Ich habe das Problem, dass mir in der cmd Konsole sobald ich mein Programm kompilieren lassen möchten, sofort ein Fehler names "javac file not found" aufgezeigt wird.
Die Umgebungsvariable habe ich auch schon geändert :

%SystemRoot%\system32;%SystemRoot%;%SystemRoot%\Sy stem32\Wbem;C:\Program Files\Java\jdk1.7.0_07\bin

vielleicht seht ihr hier einen Fehler, ich bin einfach total überfordert.

ich weiß auch nicht wirklich, was diese Fehlermeldung jetzt genau bedeutet 

Bitte helft mir, 

liebe Grüße

wish


----------



## Camill (14. Nov 2012)

xxwishxx hat gesagt.:


> [...]
> 
> vielleicht seht ihr hier einen Fehler, ich bin einfach total überfordert.
> 
> [...]


Ja, [c]Sy stem32[/c] wird zusammen geschrieben.

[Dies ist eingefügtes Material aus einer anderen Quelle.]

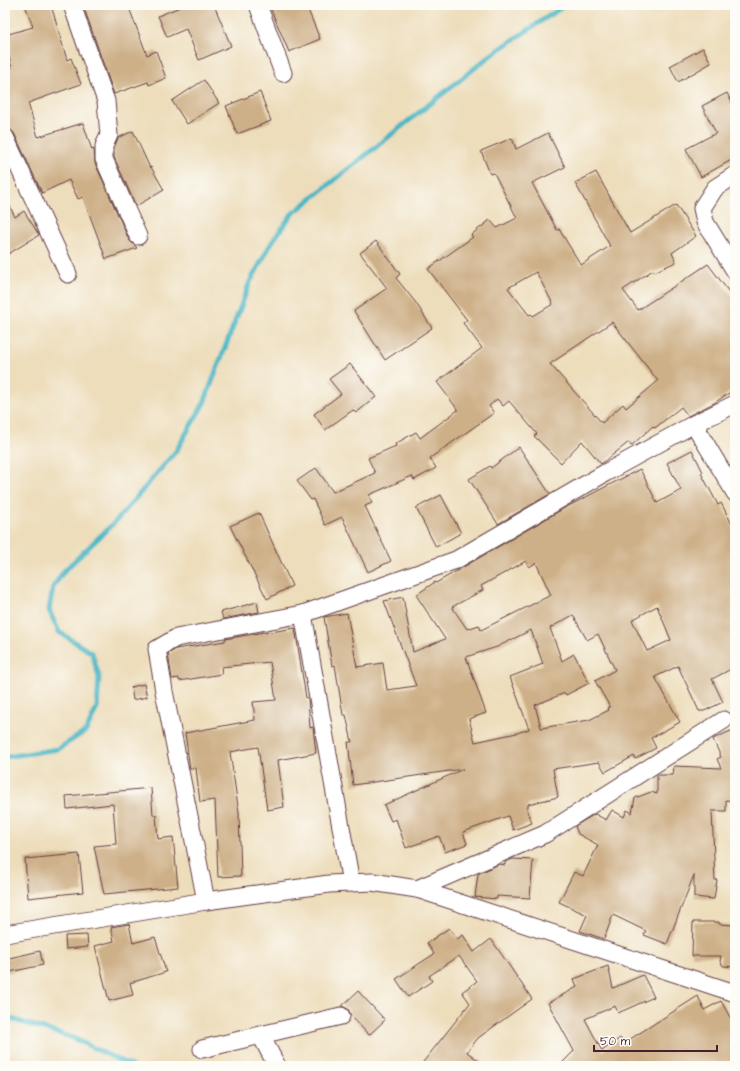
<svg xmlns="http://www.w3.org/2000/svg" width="740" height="1071" font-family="'Architects Daughter',sans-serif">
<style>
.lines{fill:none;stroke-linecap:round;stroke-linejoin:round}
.stream{stroke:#48b6c4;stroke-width:5}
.building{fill:#ceb088;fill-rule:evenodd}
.minor-casing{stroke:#623c41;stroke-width:19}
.minor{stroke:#fff;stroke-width:17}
</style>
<rect width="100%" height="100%" fill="#fdfcf7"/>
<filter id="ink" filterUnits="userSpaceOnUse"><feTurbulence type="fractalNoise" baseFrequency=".025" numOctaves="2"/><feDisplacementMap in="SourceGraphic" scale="8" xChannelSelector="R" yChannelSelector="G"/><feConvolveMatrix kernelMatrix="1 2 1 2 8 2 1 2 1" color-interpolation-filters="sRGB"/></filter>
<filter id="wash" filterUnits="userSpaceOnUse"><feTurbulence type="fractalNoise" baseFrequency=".012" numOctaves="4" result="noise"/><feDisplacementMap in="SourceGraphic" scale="16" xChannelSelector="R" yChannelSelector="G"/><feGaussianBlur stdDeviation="0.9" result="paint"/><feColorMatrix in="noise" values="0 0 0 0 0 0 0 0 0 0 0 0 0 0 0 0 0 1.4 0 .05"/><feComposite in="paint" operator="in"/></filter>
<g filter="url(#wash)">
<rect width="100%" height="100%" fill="#edddbb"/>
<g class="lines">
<g class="stream">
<path d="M 5,757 L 58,749 L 86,731 L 97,708 L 99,677 L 92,653 L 59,632 L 49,610 L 53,587 L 64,571 L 117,520 L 176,451 L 204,403 L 250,282 L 272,242 L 292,214 L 491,55 L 565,5"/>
<path d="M 5,1017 L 73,1038 L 131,1066"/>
</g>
</g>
<g id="blocks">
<g class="building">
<path d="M 25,5 L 51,5 L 67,60 L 71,58 L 81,84 L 28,103 L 38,137 L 83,123 L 92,150 L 94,149 L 95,163 L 129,240 L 137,248 L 106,259 L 83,197 L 78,199 L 69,180 L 42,193 L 14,133 L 8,128 L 5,119 L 5,71 L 12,68 L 5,42 L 5,35 L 33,27 Z"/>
<path d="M 83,5 L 128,5 L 147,55 L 156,51 L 166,78 L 149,85 L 148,82 L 114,94 Z"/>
<path d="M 185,5 L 214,5 L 231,46 L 199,60 L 186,29 L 167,37 L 158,16 Z"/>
<path d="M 269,5 L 306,5 L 320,39 L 289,52 Z"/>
<path d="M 703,48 L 711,63 L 678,82 L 670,66 Z"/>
<path d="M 204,80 L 219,103 L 187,124 L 172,101 Z"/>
<path d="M 260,92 L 271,121 L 237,134 L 226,106 Z"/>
<path d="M 727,93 L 735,109 L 735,158 L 701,177 L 686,149 L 716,133 L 702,106 Z"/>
<path d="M 133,131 L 150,168 L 151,167 L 164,190 L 136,206 L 114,157 L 114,148 L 118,138 Z"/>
<path d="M 548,133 L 565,167 L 532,183 L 557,230 L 559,229 L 581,265 L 610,246 L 575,183 L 596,172 L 630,233 L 676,205 L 696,236 L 672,253 L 676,262 L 654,272 L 653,270 L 623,290 L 638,310 L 708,264 L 735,300 L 735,389 L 714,403 L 688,416 L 681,407 L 655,428 L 653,426 L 631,446 L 629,442 L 601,464 L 582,441 L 561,463 L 534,436 L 537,434 L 509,401 L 503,406 L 497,399 L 489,406 L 494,413 L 430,458 L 436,468 L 414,480 L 412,476 L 369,495 L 372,503 L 365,506 L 391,561 L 368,572 L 342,517 L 325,525 L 313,499 L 311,500 L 297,481 L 316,468 L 333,492 L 375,473 L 368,458 L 396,446 L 395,444 L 416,432 L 420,438 L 458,410 L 437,382 L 482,348 L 463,323 L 467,320 L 428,269 L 473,237 L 471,235 L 490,220 L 497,228 L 517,218 L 494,173 L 490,174 L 481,151 L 512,138 L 516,149 ZM 536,272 L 553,304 L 533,316 L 531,314 L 529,315 L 508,288 ZM 612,322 L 658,381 L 626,408 L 623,404 L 602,423 L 550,364 Z"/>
<path d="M 5,196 L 15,217 L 24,211 L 39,235 L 5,256 Z"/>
<path d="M 376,241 L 400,274 L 396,278 L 416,303 L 432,328 L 385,360 L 354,311 L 387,288 L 360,253 Z"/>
<path d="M 350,364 L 376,397 L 356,413 L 353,410 L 325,430 L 314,414 L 341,394 L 329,379 Z"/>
<path d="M 519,447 L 550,494 L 498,524 L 469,479 L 490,466 L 491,468 Z"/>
<path d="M 692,450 L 703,472 L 701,473 L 718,505 L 721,503 L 735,530 L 735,667 L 712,679 L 723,702 L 704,711 L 699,711 L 678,666 L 655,677 L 680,722 L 651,738 L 656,748 L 635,759 L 634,756 L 605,772 L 599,762 L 553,769 L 558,797 L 528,804 L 528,807 L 526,807 L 532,823 L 513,830 L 508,816 L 463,832 L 467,844 L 445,852 L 439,836 L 406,848 L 396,819 L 391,821 L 384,805 L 463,769 L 353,785 L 348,742 L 352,742 L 346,715 L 343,715 L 335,665 L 332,666 L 324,617 L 347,613 L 357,667 L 383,663 L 387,690 L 416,686 L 384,601 L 403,597 L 413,652 L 445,639 L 416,595 L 435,582 L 436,583 L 561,510 L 640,469 L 657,503 L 681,490 L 667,463 ZM 526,561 L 529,567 L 536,563 L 551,595 L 481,630 L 479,625 L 467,629 L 452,607 L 483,590 L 481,586 ZM 657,606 L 671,640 L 647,651 L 632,620 ZM 573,615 L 587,640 L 598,634 L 615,670 L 595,681 L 610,707 L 608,708 L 609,710 L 589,720 L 541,728 L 535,705 L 565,693 L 566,695 L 589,683 L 574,654 L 562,661 L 550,628 ZM 531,630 L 543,664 L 510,677 L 529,729 L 517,733 L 475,742 L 469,719 L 486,713 L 466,657 L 497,647 Z"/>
<path d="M 441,495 L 461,533 L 436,547 L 416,508 Z"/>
<path d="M 259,513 L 292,586 L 267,599 L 230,526 Z"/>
<path d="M 257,602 L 259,612 L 223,619 L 221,612 Z"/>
<path d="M 295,628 L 306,698 L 308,698 L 310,728 L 313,727 L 316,753 L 278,760 L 284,807 L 267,810 L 258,747 L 230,752 L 239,813 L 241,876 L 218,877 L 215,800 L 200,802 L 196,768 L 190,769 L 185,733 L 255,720 L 253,702 L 276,700 L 270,662 L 221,667 L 222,674 L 179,681 L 179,678 L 172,679 L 168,654 L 176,649 L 225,641 L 225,639 L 264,632 L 265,633 Z"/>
<path d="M 144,684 L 147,697 L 133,700 L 131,687 Z"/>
<path d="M 735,729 L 735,801 L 726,800 L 726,811 L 712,811 L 715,880 L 717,880 L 714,899 L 694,897 L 694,875 L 667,944 L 644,935 L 646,931 L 613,915 L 604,939 L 580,931 L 587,915 L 559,902 L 574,872 L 583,876 L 598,845 L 578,834 L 575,826 L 595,814 L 606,820 L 612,810 L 624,817 L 627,810 L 632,813 L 635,798 L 651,792 L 657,794 L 657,775 L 673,775 L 674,766 L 721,768 L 717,759 L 721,757 L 713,739 Z"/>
<path d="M 151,788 L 153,815 L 156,815 L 158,839 L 173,837 L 178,887 L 104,894 L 94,846 L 116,844 L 113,804 L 67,809 L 66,796 Z"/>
<path d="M 79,854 L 83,892 L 28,898 L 25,859 Z"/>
<path d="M 513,859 L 533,860 L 530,898 L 497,896 L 497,899 L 475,897 L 478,874 L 499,864 L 505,865 L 505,862 Z"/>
<path d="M 693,922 L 719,922 L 719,924 L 735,925 L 735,967 L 723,966 L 720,961 L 721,956 L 692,956 Z"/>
<path d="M 129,924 L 133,943 L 155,937 L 166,972 L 130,983 L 133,995 L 109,1001 L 95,946 L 114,941 L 111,927 Z"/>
<path d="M 449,928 L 457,939 L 463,935 L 474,952 L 491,939 L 532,999 L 478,1038 L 467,1052 L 486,1066 L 420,1066 L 470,1003 L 462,992 L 477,981 L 459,956 L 429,976 L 432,981 L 408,997 L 396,979 L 434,954 L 427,943 Z"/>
<path d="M 87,935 L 88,947 L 66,949 L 65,936 Z"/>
<path d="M 40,951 L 43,965 L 5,973 L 5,959 Z"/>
<path d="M 608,966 L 613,988 L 643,975 L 654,997 L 618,1013 L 615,1006 L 585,1019 L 602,1051 L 620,1038 L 624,1043 L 698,996 L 704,1010 L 721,1001 L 735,1026 L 735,1066 L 559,1066 L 574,1051 L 548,1003 L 577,987 L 574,979 Z"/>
<path d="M 358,991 L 385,1020 L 369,1035 L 351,1016 L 348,1009 L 342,1006 Z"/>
</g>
</g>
</g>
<g filter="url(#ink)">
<use href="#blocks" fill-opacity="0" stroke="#623c41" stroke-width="1"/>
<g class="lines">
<g class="minor-casing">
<g id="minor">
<path d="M 72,5 L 106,101 L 109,135 L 104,146 L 104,159 L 138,236"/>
<path d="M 258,5 L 283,73"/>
<path d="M 5,137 L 68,274"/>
<path d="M 735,175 L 715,188 L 702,208 L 705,222 L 735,271"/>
<path d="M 694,424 L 735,493"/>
<path d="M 303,614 L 351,883"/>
<path d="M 417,889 L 545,834 L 724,720"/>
<path d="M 206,901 L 164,691 L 157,649 L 176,638 L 303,614 L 456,560 L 605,473 L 694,424 L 735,404"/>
<path d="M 5,934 L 206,901 L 329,884 L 372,882 L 417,889 L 735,993"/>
<path d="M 261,1036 L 277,1066"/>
<path d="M 202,1049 L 341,1016"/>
</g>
</g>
<use href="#minor" class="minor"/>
</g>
</g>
<rect width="740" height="1071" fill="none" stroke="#fdfcf7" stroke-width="20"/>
<path d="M594 1045v6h123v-6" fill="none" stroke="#4a1f2b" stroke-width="2"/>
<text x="600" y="1045" font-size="12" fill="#4a1f2b" stroke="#fdfcf7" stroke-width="3" paint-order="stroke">50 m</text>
</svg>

Die Fehlermeldung schaut jedoch eher danach aus das du dich nicht im Verzeichnis befindest in dem die *.java Datei liegt.


----------



## L-ectron-X (14. Nov 2012)

Kann sein, dass das Leerzeichen von der vBulletin-(Forum)Software eingefügt wurde.


----------



## xxwishxx (14. Nov 2012)

Ja genau, der Zeilenumbruch ist jetzt hier so eingefügt worden.

Ich habe meine Datei auf dem Desktop gespeichert, sobald ich windows +R drücke steht da dieser Pfad:
C:\Users\Media>  

sobald ich das ganze dann mit "cd Desktop" ergänze sieht es so aus:

C:\Users\Media\Desktop>

dann kann ich doch eigentlich direkt : javac Beispiel.java  hinter Desktop schreiben, oder?


----------



## xxwishxx (14. Nov 2012)

Okay, das kann doch nicht wahr sein.... ich sitze jetzt so lange hier und merke nicht, dass meine Datei trotz .java Endung eine .txt Datei ist.

Na, da kann ich auch noch lange ausprobieren. 
Habe vor lauter Bäumen den Wald nicht mehr gesehen 


Danke für eure Antworten!!


----------